June 7th, 2011 by Staff

The decision to cosign is a complicated one, since the desire to be supportive of a friend or family member sometimes conflicts with financial common sense. Offering help can be risky, especially if clean credit is on your list of priorities. Consider the points below before lending a hand.

1. Credit cause and effect

Many people do not realize the financial effects of cosigning a loan. Just like any other debt, a cosigned account is likely to appear on your credit report, causing a change in your “utilization” ratio (an indicator of how maxed out you are with revolving credit accounts). A sudden rise in your utilization ratios can affect your personal finances in many ways, including lowering your credit score and therefore your ability to secure your own personal loan (e.g., auto, mortgage, etc.). It can also affect the type of interest rates you receive. To make matters worse, non-payments and late payments, even if made by a friend or relative for whom you’ve co-signed, have the power to hurt your credit as well, even though you are not the primary borrower. Remember that the way they handle the cosigned account will appear on your credit report as your responsibility as well. Placing the fate of your own clean credit in another person’s hands is usually a bad idea—a fact learned too late by many cosigners.

2. Facing the burden

A cardinal lesson in borrowing money is making sure you can repay it. This lesson is an important one for cosigners as well. Before agreeing to cosign for your cousin’s auto loan, ask yourself the following question: “Can I handle the payments if he doesn’t?” Make no mistake, lenders want their money, and they will hold you responsible if necessary. Assess your own finances and decide if you could handle the expense on your own. The answer to this question will tell you if cosigning is an option.
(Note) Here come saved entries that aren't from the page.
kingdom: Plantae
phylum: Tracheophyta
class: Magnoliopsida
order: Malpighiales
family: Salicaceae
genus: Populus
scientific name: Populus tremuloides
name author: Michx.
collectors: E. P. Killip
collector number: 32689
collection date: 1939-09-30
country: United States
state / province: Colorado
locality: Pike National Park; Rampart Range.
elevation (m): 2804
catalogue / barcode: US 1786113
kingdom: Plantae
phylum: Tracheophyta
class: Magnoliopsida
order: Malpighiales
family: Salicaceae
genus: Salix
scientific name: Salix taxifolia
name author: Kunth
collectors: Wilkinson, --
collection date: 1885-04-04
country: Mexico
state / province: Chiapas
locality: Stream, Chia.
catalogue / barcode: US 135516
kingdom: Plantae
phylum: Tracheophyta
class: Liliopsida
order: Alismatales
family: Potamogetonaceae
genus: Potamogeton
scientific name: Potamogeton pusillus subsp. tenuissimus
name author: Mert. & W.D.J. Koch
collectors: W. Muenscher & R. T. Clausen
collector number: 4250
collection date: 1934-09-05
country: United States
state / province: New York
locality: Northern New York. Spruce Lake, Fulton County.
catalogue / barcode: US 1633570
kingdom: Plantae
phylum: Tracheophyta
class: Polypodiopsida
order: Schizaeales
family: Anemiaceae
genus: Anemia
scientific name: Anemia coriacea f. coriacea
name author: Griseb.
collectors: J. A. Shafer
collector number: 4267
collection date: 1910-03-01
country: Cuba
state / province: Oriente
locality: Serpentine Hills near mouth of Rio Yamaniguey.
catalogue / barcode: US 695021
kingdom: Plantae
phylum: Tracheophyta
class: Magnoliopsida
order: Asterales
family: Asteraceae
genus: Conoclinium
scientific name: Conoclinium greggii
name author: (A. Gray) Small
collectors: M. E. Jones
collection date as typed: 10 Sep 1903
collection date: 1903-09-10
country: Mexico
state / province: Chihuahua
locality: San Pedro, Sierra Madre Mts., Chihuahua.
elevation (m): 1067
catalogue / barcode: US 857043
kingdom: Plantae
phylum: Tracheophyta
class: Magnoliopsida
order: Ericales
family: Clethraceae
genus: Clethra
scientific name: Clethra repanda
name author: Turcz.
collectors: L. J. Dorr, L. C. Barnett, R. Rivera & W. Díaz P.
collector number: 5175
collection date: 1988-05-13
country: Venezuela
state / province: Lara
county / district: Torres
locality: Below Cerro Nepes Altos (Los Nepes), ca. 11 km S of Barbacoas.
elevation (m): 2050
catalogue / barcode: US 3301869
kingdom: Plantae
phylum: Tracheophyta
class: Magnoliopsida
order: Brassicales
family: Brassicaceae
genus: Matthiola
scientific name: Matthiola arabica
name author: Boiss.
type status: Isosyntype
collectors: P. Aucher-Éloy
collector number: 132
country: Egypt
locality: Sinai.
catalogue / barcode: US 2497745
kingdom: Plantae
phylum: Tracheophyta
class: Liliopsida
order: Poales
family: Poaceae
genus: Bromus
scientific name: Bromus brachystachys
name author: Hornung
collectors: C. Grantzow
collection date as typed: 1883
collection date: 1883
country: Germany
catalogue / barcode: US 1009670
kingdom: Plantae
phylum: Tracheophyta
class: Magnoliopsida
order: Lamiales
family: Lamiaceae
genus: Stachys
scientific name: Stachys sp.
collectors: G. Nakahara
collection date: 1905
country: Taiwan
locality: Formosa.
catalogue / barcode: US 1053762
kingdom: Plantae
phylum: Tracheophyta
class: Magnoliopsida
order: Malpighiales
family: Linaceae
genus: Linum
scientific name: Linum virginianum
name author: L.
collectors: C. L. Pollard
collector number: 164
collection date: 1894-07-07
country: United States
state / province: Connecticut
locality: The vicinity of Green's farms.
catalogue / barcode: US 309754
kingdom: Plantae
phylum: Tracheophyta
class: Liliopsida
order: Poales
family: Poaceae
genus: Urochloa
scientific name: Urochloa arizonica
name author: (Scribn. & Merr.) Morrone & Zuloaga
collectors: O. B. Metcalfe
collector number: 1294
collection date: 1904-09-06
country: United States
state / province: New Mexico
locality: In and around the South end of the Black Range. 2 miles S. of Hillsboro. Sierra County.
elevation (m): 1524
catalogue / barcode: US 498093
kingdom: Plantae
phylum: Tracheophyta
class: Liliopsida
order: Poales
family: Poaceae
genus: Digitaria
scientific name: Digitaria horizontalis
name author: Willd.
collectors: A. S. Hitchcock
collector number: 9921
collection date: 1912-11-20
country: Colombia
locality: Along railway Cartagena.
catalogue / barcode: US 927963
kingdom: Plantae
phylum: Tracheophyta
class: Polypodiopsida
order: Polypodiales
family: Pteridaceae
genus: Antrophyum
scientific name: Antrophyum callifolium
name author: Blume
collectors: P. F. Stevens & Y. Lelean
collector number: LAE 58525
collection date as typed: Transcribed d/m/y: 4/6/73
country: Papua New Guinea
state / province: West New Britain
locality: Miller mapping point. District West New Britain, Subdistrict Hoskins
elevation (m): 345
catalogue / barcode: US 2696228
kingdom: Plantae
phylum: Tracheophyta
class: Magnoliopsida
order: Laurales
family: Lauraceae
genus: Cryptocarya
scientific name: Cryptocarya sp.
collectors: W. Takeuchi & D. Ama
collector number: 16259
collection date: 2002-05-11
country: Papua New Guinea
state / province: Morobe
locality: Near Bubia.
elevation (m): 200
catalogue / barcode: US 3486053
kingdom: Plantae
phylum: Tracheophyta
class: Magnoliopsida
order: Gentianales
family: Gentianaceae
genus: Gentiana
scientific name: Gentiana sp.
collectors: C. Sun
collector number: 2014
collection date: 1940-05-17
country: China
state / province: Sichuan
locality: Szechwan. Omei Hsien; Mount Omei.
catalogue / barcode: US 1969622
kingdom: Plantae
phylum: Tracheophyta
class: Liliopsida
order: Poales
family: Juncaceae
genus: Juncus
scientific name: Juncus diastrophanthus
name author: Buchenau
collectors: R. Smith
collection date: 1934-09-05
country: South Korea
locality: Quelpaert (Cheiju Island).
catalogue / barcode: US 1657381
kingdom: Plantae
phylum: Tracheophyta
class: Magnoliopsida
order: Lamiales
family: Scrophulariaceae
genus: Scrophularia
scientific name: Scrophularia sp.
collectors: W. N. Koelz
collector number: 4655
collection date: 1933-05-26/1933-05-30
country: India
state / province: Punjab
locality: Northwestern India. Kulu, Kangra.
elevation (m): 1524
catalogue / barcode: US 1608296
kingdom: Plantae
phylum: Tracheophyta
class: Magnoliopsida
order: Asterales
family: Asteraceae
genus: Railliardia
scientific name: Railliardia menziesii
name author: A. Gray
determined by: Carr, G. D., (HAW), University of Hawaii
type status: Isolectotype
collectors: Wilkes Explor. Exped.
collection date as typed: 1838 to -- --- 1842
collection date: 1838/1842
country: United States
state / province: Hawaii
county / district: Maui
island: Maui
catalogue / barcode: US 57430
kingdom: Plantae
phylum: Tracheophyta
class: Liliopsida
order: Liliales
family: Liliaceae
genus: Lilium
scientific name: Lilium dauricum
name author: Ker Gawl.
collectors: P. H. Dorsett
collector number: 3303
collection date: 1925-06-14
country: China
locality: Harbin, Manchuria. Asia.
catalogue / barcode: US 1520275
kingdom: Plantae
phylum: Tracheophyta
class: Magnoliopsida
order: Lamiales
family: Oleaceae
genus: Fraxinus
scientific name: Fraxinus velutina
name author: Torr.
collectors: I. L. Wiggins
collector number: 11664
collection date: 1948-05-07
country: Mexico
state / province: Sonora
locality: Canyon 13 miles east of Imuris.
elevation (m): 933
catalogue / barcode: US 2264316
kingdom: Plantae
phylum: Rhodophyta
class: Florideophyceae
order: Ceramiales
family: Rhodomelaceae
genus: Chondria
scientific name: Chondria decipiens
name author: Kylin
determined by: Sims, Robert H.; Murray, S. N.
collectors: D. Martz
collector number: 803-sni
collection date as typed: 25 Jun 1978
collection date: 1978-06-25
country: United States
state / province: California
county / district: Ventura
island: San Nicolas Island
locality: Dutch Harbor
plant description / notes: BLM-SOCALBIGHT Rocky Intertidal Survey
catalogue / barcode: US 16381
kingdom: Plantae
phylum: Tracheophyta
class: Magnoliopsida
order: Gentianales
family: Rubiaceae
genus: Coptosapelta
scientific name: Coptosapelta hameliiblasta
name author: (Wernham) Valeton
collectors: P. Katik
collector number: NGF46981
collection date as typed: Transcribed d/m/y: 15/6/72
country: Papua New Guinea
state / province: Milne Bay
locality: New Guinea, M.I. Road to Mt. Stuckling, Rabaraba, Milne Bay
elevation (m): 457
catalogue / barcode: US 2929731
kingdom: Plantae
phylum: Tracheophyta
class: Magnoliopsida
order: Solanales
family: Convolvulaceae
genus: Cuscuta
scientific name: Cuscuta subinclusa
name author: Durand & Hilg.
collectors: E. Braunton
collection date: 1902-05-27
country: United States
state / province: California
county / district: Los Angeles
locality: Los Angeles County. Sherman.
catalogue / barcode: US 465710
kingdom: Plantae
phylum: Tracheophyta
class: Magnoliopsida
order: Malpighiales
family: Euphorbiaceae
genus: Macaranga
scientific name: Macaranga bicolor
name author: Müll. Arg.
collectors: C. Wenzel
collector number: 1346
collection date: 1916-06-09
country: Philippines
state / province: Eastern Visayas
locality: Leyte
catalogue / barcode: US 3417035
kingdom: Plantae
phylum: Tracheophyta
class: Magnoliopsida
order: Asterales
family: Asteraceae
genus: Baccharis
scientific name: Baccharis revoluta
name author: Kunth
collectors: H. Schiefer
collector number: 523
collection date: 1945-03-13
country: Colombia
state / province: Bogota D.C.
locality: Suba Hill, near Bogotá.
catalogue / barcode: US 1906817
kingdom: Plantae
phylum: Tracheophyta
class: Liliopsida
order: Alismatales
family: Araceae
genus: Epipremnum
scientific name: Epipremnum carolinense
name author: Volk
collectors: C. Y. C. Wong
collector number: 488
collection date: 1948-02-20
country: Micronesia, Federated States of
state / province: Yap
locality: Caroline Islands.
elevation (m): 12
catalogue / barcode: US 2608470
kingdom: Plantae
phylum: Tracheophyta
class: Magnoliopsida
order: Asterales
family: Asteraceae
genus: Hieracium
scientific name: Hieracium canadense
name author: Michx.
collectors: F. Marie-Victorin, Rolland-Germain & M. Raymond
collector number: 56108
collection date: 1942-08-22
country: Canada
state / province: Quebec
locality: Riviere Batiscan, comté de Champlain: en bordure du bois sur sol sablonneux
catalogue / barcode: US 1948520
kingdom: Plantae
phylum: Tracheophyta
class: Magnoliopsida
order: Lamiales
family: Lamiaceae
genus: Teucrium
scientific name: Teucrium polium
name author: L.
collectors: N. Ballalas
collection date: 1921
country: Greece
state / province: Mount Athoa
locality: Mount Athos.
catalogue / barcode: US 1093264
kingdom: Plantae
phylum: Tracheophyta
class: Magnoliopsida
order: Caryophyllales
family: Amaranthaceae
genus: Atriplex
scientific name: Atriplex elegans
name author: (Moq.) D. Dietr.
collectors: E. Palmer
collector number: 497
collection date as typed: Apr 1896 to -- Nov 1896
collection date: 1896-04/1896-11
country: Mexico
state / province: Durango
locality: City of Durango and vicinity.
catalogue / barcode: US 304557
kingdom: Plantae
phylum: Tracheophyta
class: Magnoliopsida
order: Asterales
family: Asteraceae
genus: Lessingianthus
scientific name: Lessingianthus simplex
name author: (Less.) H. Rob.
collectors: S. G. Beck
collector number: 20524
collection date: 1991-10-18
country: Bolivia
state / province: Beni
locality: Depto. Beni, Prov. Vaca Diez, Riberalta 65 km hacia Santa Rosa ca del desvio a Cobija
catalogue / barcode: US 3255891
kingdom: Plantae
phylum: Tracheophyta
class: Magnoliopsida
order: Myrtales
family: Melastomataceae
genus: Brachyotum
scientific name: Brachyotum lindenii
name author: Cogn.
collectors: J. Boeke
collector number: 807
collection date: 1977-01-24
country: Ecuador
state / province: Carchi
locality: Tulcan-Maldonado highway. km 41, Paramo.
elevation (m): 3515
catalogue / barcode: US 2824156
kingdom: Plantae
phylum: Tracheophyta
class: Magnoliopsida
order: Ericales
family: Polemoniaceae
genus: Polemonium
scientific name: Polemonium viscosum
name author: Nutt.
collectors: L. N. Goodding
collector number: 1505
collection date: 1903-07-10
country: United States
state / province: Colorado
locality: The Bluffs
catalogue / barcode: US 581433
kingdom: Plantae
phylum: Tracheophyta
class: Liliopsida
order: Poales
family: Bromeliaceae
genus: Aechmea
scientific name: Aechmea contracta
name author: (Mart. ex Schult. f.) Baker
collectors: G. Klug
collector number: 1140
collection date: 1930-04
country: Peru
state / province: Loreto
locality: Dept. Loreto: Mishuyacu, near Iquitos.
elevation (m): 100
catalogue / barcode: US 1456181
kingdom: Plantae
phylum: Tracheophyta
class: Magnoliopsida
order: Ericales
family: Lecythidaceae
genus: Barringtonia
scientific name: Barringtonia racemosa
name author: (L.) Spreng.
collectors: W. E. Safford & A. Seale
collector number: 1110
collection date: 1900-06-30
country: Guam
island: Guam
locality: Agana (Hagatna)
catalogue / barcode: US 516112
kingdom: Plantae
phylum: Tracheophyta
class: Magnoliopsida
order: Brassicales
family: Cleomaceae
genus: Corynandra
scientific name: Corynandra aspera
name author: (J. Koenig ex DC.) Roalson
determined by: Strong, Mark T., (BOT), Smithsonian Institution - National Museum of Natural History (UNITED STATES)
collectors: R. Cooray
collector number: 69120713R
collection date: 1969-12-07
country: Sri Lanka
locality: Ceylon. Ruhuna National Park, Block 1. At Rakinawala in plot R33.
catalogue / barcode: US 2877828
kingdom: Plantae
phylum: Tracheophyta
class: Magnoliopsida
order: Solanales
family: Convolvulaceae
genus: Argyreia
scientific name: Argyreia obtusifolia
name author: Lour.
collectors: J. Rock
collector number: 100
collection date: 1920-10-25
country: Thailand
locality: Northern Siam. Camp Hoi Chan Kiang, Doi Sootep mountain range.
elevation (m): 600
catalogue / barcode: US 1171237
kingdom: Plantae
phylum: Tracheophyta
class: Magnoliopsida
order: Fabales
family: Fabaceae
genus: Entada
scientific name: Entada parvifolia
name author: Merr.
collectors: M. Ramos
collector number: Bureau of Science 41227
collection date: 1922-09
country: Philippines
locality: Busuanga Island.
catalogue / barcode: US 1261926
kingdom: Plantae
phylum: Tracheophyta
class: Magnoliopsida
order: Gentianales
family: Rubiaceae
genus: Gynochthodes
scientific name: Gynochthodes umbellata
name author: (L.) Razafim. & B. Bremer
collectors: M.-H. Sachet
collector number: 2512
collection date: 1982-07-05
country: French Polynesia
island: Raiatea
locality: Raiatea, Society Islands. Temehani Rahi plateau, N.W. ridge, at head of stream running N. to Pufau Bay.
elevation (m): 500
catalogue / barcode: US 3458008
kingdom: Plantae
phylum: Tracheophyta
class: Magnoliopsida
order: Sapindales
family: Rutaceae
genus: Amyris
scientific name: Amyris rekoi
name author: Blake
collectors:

3. Responsibility and the unknown

Whatever the circumstance, the #1 reason lenders require a cosigner is this: the primary borrower is considered a risk. While some are risks due to less-than-clean-credit, others don’t yet have the credit history to support their application. Remember that cosigning effectively means that you are vouching 100% for the debtor in case they cannot (or decide not to) repay the loan in accordance with the agreed-upon terms.

4. Relying on other options

Who says cosigning is the only way to be supportive? Putting your own credit on the line isn’t the smartest choice, so why not find another way to help your friend? If you have the means, offer a cash gift in lieu of a loan signature. If your college-bound sister needs money for room and board, offer the spare bedroom in your home, access to the washer/dryer, or even the occasional lunch and dinner. Caring doesn’t have to mean leaving your financial fate to chance.

5. Preserving your relationship

Money is a swift and sure way to divide relationships. Consider how you would feel upon receiving a call from your cousin’s bank informing you that the auto loan you cosigned is in default. Suddenly, an act of kindness on your part has become a breeding ground for tensions, resentments, and overall heartache. Do yourself a favor and protect your relationship by finding other ways to offer support. While your friend or family member may be hurt in the short-term, you are more likely to ensure a lasting relationship.